GIVEN INFORMATION >>
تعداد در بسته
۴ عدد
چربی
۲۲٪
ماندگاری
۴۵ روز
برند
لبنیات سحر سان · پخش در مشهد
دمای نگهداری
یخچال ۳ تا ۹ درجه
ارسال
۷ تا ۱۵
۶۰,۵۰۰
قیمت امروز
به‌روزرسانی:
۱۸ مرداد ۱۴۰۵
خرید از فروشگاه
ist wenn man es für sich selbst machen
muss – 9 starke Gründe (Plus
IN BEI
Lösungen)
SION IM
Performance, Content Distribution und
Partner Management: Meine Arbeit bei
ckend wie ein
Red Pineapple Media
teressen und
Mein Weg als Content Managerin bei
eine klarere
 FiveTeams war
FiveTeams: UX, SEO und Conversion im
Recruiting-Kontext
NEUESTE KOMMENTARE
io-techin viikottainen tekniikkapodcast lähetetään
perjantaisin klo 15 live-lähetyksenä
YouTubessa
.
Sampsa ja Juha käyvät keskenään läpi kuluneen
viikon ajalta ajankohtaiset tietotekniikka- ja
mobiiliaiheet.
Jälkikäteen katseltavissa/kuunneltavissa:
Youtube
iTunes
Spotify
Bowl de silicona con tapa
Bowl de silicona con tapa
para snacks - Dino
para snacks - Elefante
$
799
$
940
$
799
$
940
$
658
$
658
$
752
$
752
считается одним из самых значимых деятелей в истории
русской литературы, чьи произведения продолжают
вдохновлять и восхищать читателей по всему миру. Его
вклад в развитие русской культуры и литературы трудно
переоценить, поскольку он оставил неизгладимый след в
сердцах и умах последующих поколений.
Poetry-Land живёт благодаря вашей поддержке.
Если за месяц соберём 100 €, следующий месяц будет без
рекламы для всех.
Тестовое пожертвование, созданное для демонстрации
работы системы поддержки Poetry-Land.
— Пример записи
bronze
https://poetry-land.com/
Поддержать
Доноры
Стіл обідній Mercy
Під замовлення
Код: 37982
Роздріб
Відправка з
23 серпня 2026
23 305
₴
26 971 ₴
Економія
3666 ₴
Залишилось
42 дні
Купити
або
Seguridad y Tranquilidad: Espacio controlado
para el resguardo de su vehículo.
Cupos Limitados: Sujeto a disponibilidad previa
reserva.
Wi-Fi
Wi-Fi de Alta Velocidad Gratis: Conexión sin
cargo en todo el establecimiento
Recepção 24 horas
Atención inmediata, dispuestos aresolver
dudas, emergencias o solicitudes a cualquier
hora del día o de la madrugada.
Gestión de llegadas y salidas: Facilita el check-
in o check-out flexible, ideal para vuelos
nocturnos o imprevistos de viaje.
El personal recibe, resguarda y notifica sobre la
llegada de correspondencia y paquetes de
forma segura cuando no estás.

WORK TASK >> Reproduce every line of the listing above word for word, keeping the original order.

ANSWER FOR THE TASK >>
تعداد در بسته
۴ عدد
چربی
۲۲٪
ماندگاری
۴۵ روز
برند
لبنیات سحر سان · پخش در مشهد
دمای نگهداری
یخچال ۳ تا ۹ درجه
ارسال
۷ تا ۱۵
۶۰,۵۰۰
قیمت امروز
به‌روزرسانی:
۱۸ مرداد ۱۴۰۵
خرید از فروشگاه
ist wenn man es für sich selbst machen
muss – 9 starke Gründe (Plus
IN BEI
Lösungen)
SION IM
Performance, Content Distribution und
Partner Management: Meine Arbeit bei
ckend wie ein
Red Pineapple Media
teressen und
Mein Weg als Content Managerin bei
eine klarere
 FiveTeams war
FiveTeams: UX, SEO und Conversion im
Recruiting-Kontext
NEUESTE KOMMENTARE
io-techin viikottainen tekniikkapodcast lähetetään
perjantaisin klo 15 live-lähetyksenä
YouTubessa
.
Sampsa ja Juha käyvät keskenään läpi kuluneen
viikon ajalta ajankohtaiset tietotekniikka- ja
mobiiliaiheet.
Jälkikäteen katseltavissa/kuunneltavissa:
Youtube
iTunes
Spotify
Bowl de silicona con tapa
Bowl de silicona con tapa
para snacks - Dino
para snacks - Elefante
$
799
$
940
$
799
$
940
$
658
$
658
$
752
$
752
считается одним из самых значимых деятелей в истории
русской литературы, чьи произведения продолжают
вдохновлять и восхищать читателей по всему миру. Его
вклад в развитие русской культуры и литературы трудно
переоценить, поскольку он оставил неизгладимый след в
сердцах и умах последующих поколений.
Poetry-Land живёт благодаря вашей поддержке.
Если за месяц соберём 100 €, следующий месяц будет без
рекламы для всех.
Тестовое пожертвование, созданное для демонстрации
работы системы поддержки Poetry-Land.
— Пример записи
bronze
https://poetry-land.com/
Поддержать
Доноры
Стіл обідній Mercy
Під замовлення
Код: 37982
Роздріб
Відправка з
23 серпня 2026
23 305
₴
26 971 ₴
Економія
3666 ₴
Залишилось
42 дні
Купити
або
Seguridad y Tranquilidad: Espacio controlado
para el resguardo de su vehículo.
Cupos Limitados: Sujeto a disponibilidad previa
reserva.
Wi-Fi
Wi-Fi de Alta Velocidad Gratis: Conexión sin
cargo en todo el establecimiento
Recepção 24 horas
Atención inmediata, dispuestos aresolver
dudas, emergencias o solicitudes a cualquier
hora del día o de la madrugada.
Gestión de llegadas y salidas: Facilita el check-
in o check-out flexible, ideal para vuelos
nocturnos o imprevistos de viaje.
El personal recibe, resguarda y notifica sobre la
llegada de correspondencia y paquetes de
forma segura cuando no estás.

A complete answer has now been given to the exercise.